- Monday, 19 December 2011
Even if you didn’t know that Director Vincente Minnelli was to marry his leading lady, 22-year-old Judy Garland, a year after the release of Meet Me in St. Louis, movie, you’d suspect as much. The camera loves her and, for the first time, her hair and makeup were designed to show her off as a dazzling leading lady with all the best songs. Moreover, love and marriage are central to the story, with the attempts of the two older Smith girls (Garland and Lucille Bremer) to capture their respective man. In the winter of 1944 millions flocked to see this bright, joyous Technicolor dream in which the plot’s feather light conflict is quickly resolved: A St Louis family risks missing the 1904 World Fair – and a couple of weddings – when the father‘s job is transferred to New York.
Highlighting the BFI’s current season of MGM musicals, Meet Me in St Louis was the film that made Judy Garland the studio’s highest grossing female actress and gave her the power that, eventually, was to destroy her. But in 1944 the world, and the up-and-coming director Minnelli, were in love with Garland. The irony is that she almost didn’t appear in the film. At 22, and having already played an adult, she felt too old to play a teenager. She also feared being upstaged by six-year-old Margaret O’Brien as her sister ‘Tootie’ – and she nearly is.
Only four songs were composed specially for the film and the title song wasn’t one of them. Three of those four songs were written by an almost unknown writing team, Hugh Martin and Ralph Blane, who were credited with the score. The three songs, The Trolley Song, The Boy Next Door and Have Yourself a Merry Little Christmas, were all sung by Garland and are considered among the greatest ever written for a musical. Unusually for musicals of the period, they felt like an integral part of the script rather than superimposed on it.
Meet Me in St Louis was not only Garland’s first film shot entirely in colour but the first that was made as a vehicle for her from the songs to Fred Finklehofffe’s script. If she was paired with the hugely popular Mickey Rooney or Gene Kelly before, in Meet Me, the studio felt she could hold her own with only Tom Drake. One can criticise this choice. Van Johnson was originally cast, and it would have made more sense to give such a strong female protagonist a more charismatic suitor than Drake.

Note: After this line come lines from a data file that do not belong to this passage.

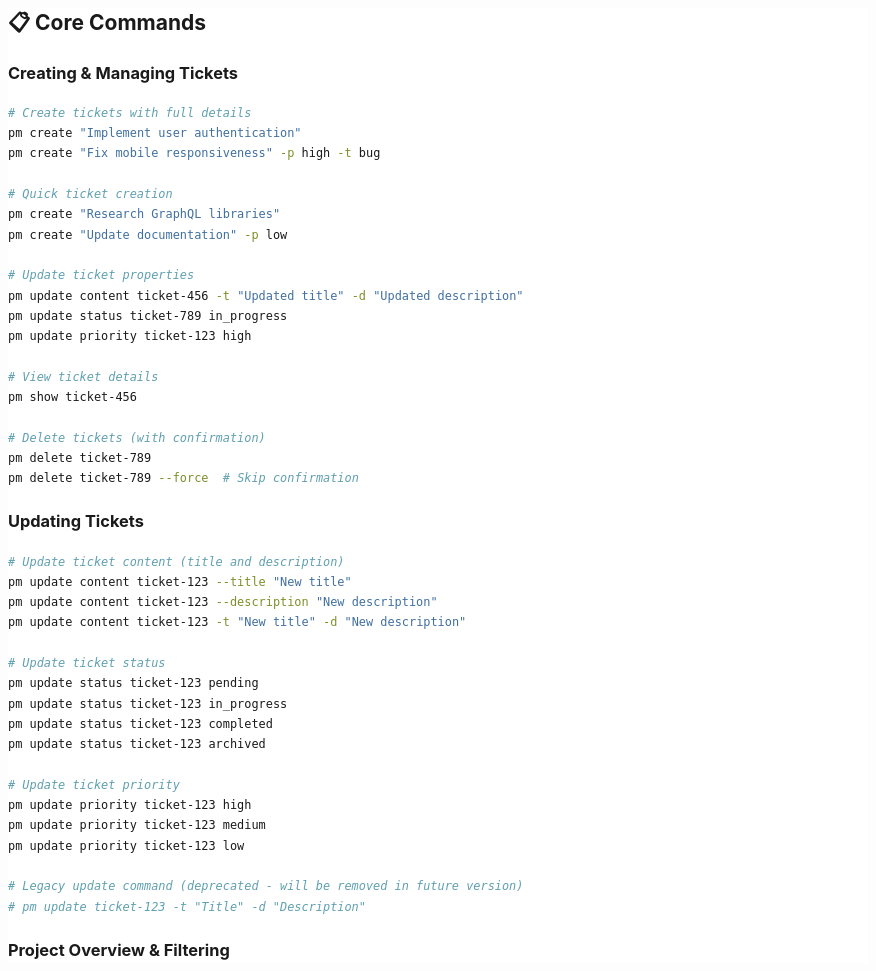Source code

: ## 📋 Core Commands

### Creating & Managing Tickets

```bash
# Create tickets with full details
pm create "Implement user authentication"
pm create "Fix mobile responsiveness" -p high -t bug

# Quick ticket creation
pm create "Research GraphQL libraries"
pm create "Update documentation" -p low

# Update ticket properties
pm update content ticket-456 -t "Updated title" -d "Updated description"
pm update status ticket-789 in_progress
pm update priority ticket-123 high

# View ticket details
pm show ticket-456

# Delete tickets (with confirmation)
pm delete ticket-789
pm delete ticket-789 --force  # Skip confirmation
```

### Updating Tickets

```bash
# Update ticket content (title and description)
pm update content ticket-123 --title "New title"
pm update content ticket-123 --description "New description"
pm update content ticket-123 -t "New title" -d "New description"

# Update ticket status
pm update status ticket-123 pending
pm update status ticket-123 in_progress
pm update status ticket-123 completed
pm update status ticket-123 archived

# Update ticket priority  
pm update priority ticket-123 high
pm update priority ticket-123 medium
pm update priority ticket-123 low

# Legacy update command (deprecated - will be removed in future version)
# pm update ticket-123 -t "Title" -d "Description"
```

### Project Overview & Filtering
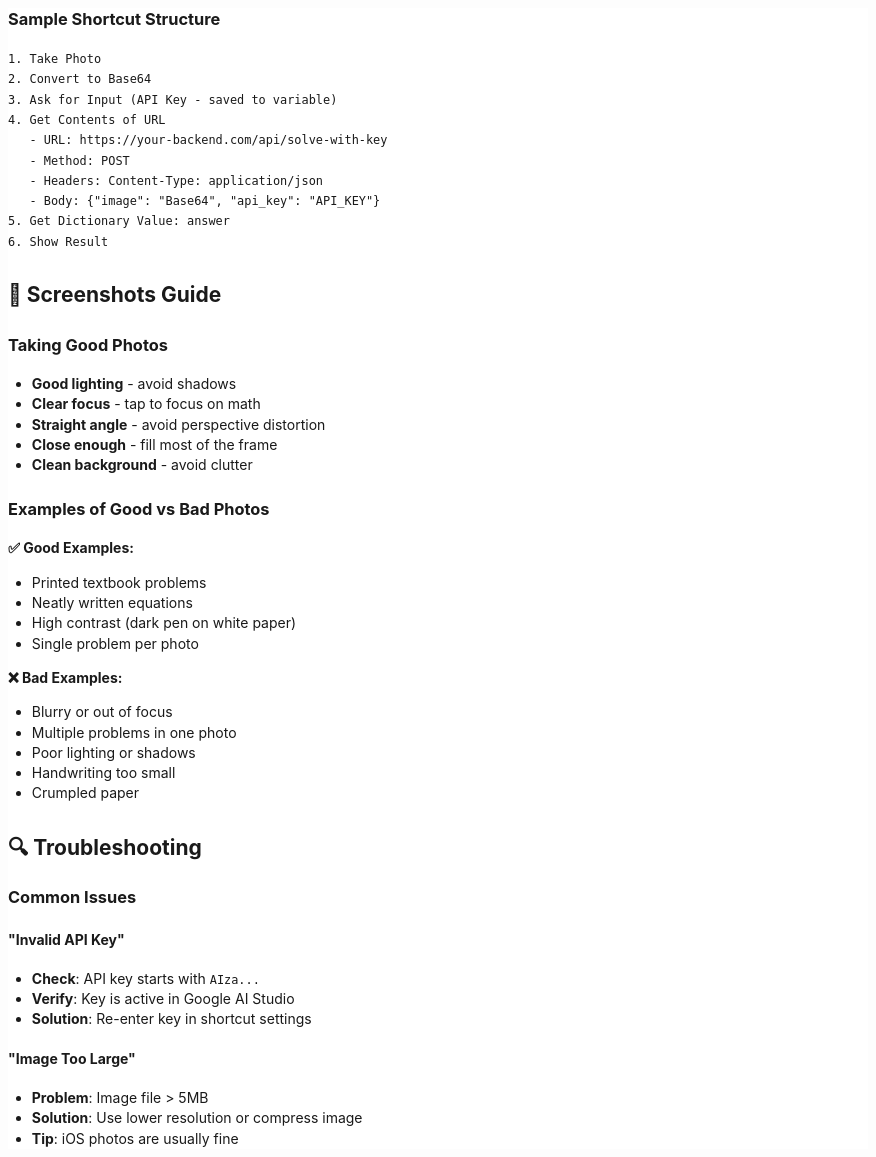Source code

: ### Sample Shortcut Structure
```
1. Take Photo
2. Convert to Base64
3. Ask for Input (API Key - saved to variable)
4. Get Contents of URL
   - URL: https://your-backend.com/api/solve-with-key
   - Method: POST
   - Headers: Content-Type: application/json
   - Body: {"image": "Base64", "api_key": "API_KEY"}
5. Get Dictionary Value: answer
6. Show Result
```

## 📸 Screenshots Guide

### Taking Good Photos
- **Good lighting** - avoid shadows
- **Clear focus** - tap to focus on math
- **Straight angle** - avoid perspective distortion
- **Close enough** - fill most of the frame
- **Clean background** - avoid clutter

### Examples of Good vs Bad Photos

**✅ Good Examples:**
- Printed textbook problems
- Neatly written equations
- High contrast (dark pen on white paper)
- Single problem per photo

**❌ Bad Examples:**
- Blurry or out of focus
- Multiple problems in one photo
- Poor lighting or shadows
- Handwriting too small
- Crumpled paper

## 🔍 Troubleshooting

### Common Issues

#### "Invalid API Key"
- **Check**: API key starts with `AIza...`
- **Verify**: Key is active in Google AI Studio
- **Solution**: Re-enter key in shortcut settings

#### "Image Too Large"
- **Problem**: Image file > 5MB
- **Solution**: Use lower resolution or compress image
- **Tip**: iOS photos are usually fine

While Meet Me in St Louis is a wonderful bit of Americana, today’s viewers might be struck with the St Louis of 1904 where not even the maid is black, and where poverty is unknown. Though the Smiths live in what to us is a gorgeous, American Gothic mansion, and where different dresses every day, the girls fear that ‘people like us’ will have to settle for tenements flats in New York. St Louis was, and some respects, still is, a closed, WASP (White, Anglo Saxon Protestant) society. Esther’s brother (Leon Ames) is Yale bound but the idea of Rose and Esther going to university, though mentioned, seems to disappear when the marriage proposals arrive. Nowadays, few young people would rather live in St Louis than in New York. But perhaps that’s what makes the Meet Me in St Louis such entertaining escapism.